Playing games with culture
- Published
Sometimes a video game is more than just a game. Especially when it is written and created by Ken Levine.
Mr Levine has been behind some of the most influential games of the past 20 years, including System Shock 2, Thief: The Dark Project and the BioShock series. Tuesday sees the release of BioShock Infinite, a successor, of sorts, to the first two games in the series.
BioShock Infinite is not a direct sequel but has much in common with its two predecessors and not just because both are first-person shooters in which combat revolves around guns and quasi-magical powers.
The original BioShock games were set in the underwater city of Rapture - a flawed utopia created and overseen by industrialist Andrew Ryan.
BioShock Infinite is set in the floating city of Columbia, - a flawed utopia overseen by religious zealot Zachary Comstock.

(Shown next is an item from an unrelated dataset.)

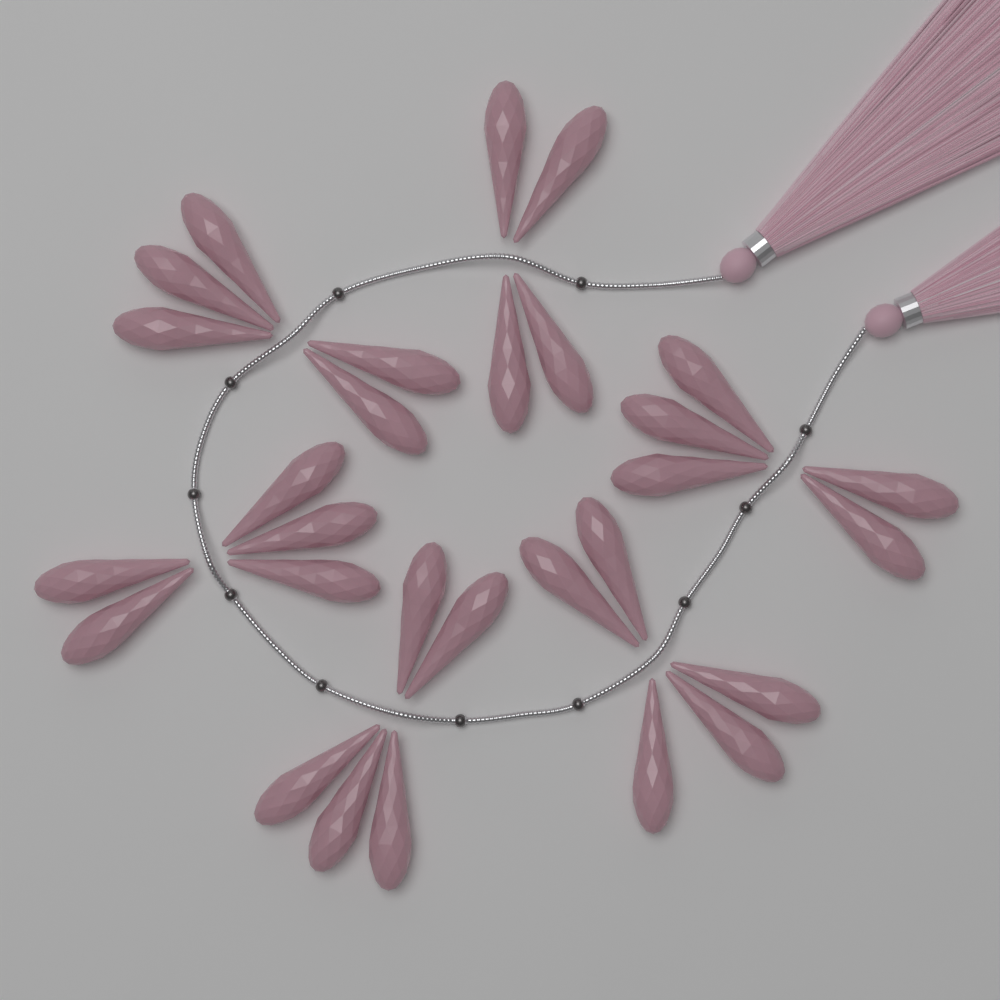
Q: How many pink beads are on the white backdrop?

The parallels do not stop there. Rapture and its setting was informed by Mr Levine's interest in the objectivist philosophy of controversial US-Russian philosopher Ayn Rand.
The new game also tackles big themes. It's not hard to guess which one given that it is set in a floating city in the clouds where everything is supposed to be better.
"I love cultures that fall apart," Mr Levine told the BBC. "What games do really well is let you explore a world. No other medium, not books, or TV or movies, lets you at your own pace explore that world."
BioShock Infinite makes players do that exploring in the guise of Booker DeWitt, a former detective who gets the job of scouring the city to find and rescue a mysterious woman called Elizabeth. While the player controls DeWitt, Elizabeth is controlled by in-game artificial intelligence. She serves as a guide for DeWitt as well as an assistant in fire-fights and helps give the setting a properly human face.
At first glance, this does not seem to engage with the bigger issues Mr Levine is passionate about. Despite this, the game has been written so situations regularly occur in which players must make difficult decisions.
"It's that moment of confrontation where you realise you have to have a say here, you cannot walk away from it," he said.
Choices are tied to the setting and help players confront the use and abuse of religion and the actions it can be used to justify.
Although Mr Levine's works hard to add a moral dimension to gameplay and obsesses over the setting, he does not mind if people ignore or miss the point he is trying to make. Many people who played the original BioShock had no idea that it drew on Ayn Rand's philosophy.
Research suggested three types of people played the BioShock games, he said. Some, who Mr Levine calls archaeologists, immerse themselves in the setting and explore every nook and cranny. Then there are those who get enough of the story to know what is going on but don't dip too deep. Finally, there are those who just want to shoot the guns, win the fire-fights and bounce off the scenery.
However, Mr Levine, said it was clear that everyone who played games did invest them with a moral dimension. Play-testing of BioShock Infinite revealed this because in one early scene players must choose between two unpleasant alternatives. One reveals Booker DeWitt as an infiltrator putting him at risk of arrest, the other keeps his identity secret but requires him to act out racial abuse.
Of the people Mr Levine has seen play the game, 100% have preferred to let Booker be exposed than appear racist. That statistic, he said, was "fascinating".
"If people did not invest emotionally into games, it would be 50-50," he said. That they do, suggests that games have a power to influence. One that will only grow as gamers age and have more say on society."
But Mr Levine shies away from accusations that he writes games to change the world.
"I have no mission," he said. "I'm not an academic, I make things because I'm interested in them. And I'm interested in politics and culture."